Al cabo de la calle

Callejón sin salida

El problema no está en si son o no 440.000 las personas abusadas. El asunto ya es de una gravedad máxima con que solo una de ellas haya sufrido abuso sexual por parte de quien tenía encomendada su labor de formarla y/o acompañarla en la fe

Ilustración de Nana Pez

Ilustración de Nana Pez

Pedro J. Navarro

Pedro J. Navarro

No sé si fue premeditada, pero en las imágenes de la entrega del ‘Informe sobre abusos sexuales en el ámbito de la Iglesia católica y el papel de los poderes públicos’ por parte del Defensor del Pueblo, Ángel Gabilondo, a la presidenta de las Cortes Generales, Francina Armengol, me llamó la atención un detalle: la cruz que colgaba del cuello de la tercera autoridad del Estado. No creo que la elección fuese por casualidad. Desconozco la intención, pero, como católico, sí me siento interpelado por el hecho de que haya sido una institución como la del Defensor del Pueblo la que haya tenido que abordar en profundidad, y por vez primera, un asunto tan grave que afecta a la esencia de una institución como la que representa la Iglesia española, de la que formo parte, como humilde miembro del Pueblo de Dios.

El silencio de quienes pudieron hacer más para evitar la pederastia, la soledad y el dolor de las víctimas, la reacción de la Iglesia, la necesaria compensación económica a las víctimas para la reparación del delito y las dificultades en la aportación de los datos por parte de las diócesis y los institutos de vida consagrada, son las cinco claves del Informe del Defensor del Pueblo. Frente a esta última, Ángel Gabilondo valoró durante la presentación del documento la investigación que desde el año 2018 viene haciendo el diario El País. Una respuesta que la Iglesia, desde el papado hasta el último rincón de la última diócesis o congregación religiosa, debería de haber dado desde el minuto uno.

No oculto el sentimiento de vergüenza, como creyente de a pie, al pertenecer a una institución que durante mucho tiempo ha guardado silencio, cuando no, cómplice, por sus cautelas o por querer minimizar unos hechos que son motivo y causa de escándalo. Y, además, no comprendo las reacciones de algunos de nuestros obispos, sacerdotes y otras personas consagradas -además de seglares de la Iglesia- al cuestionar las cifras de posibles víctimas en nuestro país, extrapoladas de los datos que ofrece el informe. El problema no está en si son o no 440.000 las personas abusadas.

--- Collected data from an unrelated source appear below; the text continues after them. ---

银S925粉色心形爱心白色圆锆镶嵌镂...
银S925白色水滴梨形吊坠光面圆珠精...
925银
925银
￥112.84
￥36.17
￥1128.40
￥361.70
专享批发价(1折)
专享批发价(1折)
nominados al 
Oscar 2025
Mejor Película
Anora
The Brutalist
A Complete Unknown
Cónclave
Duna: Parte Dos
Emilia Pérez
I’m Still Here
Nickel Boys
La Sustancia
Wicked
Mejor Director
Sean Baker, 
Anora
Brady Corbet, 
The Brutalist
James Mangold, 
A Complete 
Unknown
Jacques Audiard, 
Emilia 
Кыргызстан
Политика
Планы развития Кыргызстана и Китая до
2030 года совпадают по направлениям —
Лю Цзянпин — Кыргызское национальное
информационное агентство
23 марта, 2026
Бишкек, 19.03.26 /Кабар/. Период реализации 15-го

El asunto ya es de una gravedad máxima con que solo una de ellas haya sufrido abuso sexual por parte de quien tenía encomendada su labor de formarla y/o acompañarla en la fe.

Me cuesta pensar que sea el temor a hacer frente a indemnizaciones millonarias el principal motivo de las reacciones a la defensiva por parte de nuestros obispos. Los superiores de las órdenes religiosas han ofrecido una respuesta más adecuada a la gravedad de este problema. Desde la petición de perdón y la disposición a colaborar con el Defensor del Pueblo y el resto de instituciones.

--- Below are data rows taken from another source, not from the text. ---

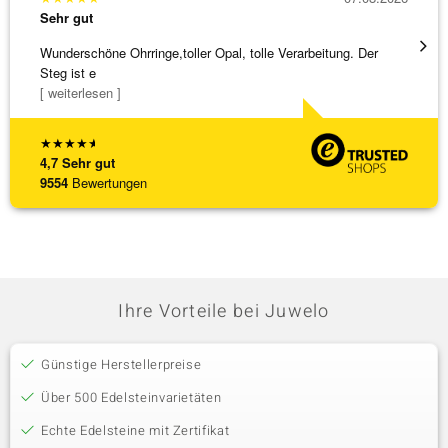
Sehr gut
Sehr g
Wunderschöne Ohrringe,toller Opal, tolle Verarbeitung. Der
Eine V
Steg ist e
zu noc
[ weiterlesen ]
[ weite
★
★
★
★
★
4,7
Sehr gut
9554
Bewertungen
Ihre Vorteile bei Juwelo
Günstige Herstellerpreise
Über 500 Edelsteinvarietäten
Echte Edelsteine mit Zertifikat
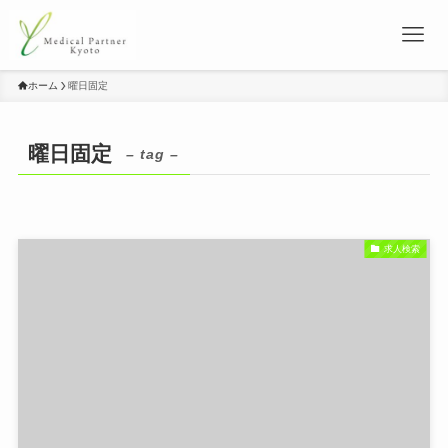
ホーム
曜日固定
曜日固定
– tag –
求人検索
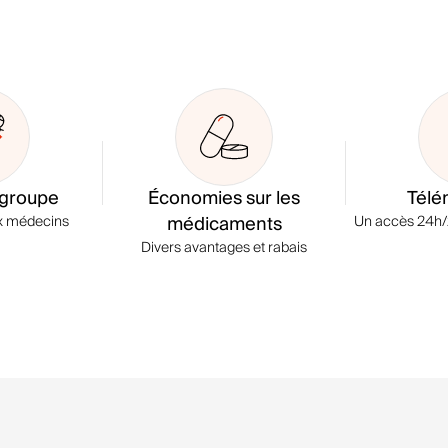
 groupe
Économies sur les
Télé
médicaments
ux médecins
Un accès 24h/2
Divers avantages et rabais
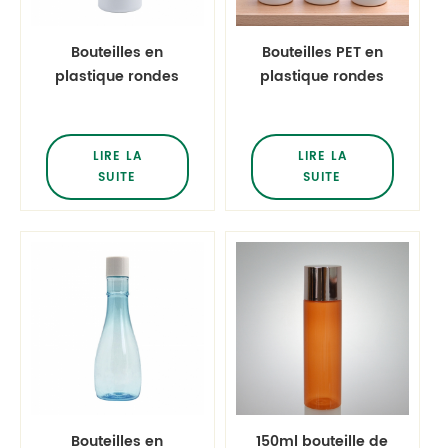
Bouteilles en
Bouteilles PET en
plastique rondes
plastique rondes
d'ANIMAL FAMILIER
Cosmo blanches
de Cosmo Round
brillantes de 150 ml
Boston Bouteilles
5 oz avec couvercle
LIRE LA
LIRE LA
de pompe de
à vis en aluminium
SUITE
SUITE
mousse de
argenté
nettoyant pour le
visage
Bouteilles en
150ml bouteille de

Mirar para otro lado, trasladar a otro destino a la persona agresora, minimizar el asunto o extender y generalizar los abusos a otros ámbitos de la sociedad (como el familiar, educativo o deportivo) han sido prácticas comunes por parte de muchas diócesis e institutos religiosos. No solo en España, sino en una larga lista de países, con ejemplos y consecuencias muy notorias como las ocurridas en Estados Unidos o Irlanda. A esos comportamientos se suman otros, como tratar de victimizar a las propias víctimas o no atenderlas como se merecen, o esconder la cabeza como los avestruces, sintiéndose incluso mártires de una supuesta cruzada frente al ateísmo o el anticlericalismo. Y todo por no abordar con valentía y determinación un asunto tan grave como el de la pederastia, en el que te juegas la credibilidad como institución educadora de las conciencias y valores para toda una vida. Lo sé de primera mano porque en mi vida profesional me ha tocado gestionar comunicativamente más de un caso de pederastia y abusos protagonizados por sacerdotes o religiosos.

El propio Benedicto XVI ya identificó hace casi tres lustros, en su Carta pastoral a los católicos de Irlanda (como recordaba el periodista José Martínez de Velasco en su prólogo al libro de Juan Ignacio Cortés, Lobos con piel de pastor), varios factores como causa del escándalo: procedimientos inadecuados para determinar la idoneidad de los candidatos al sacerdocio y la vida religiosa; insuficiente formación humana, intelectual y espiritual en los seminarios y noviciados; tendencia a favorecer al clero y otras figuras de autoridad, así como una preocupación desmesurada por el buen nombre de la Iglesia. En estos tiempos de sinodalidad no caben respuestas ambiguas, ni miradas esquivas, ni callejones sin salida. De frente y sin titubeos.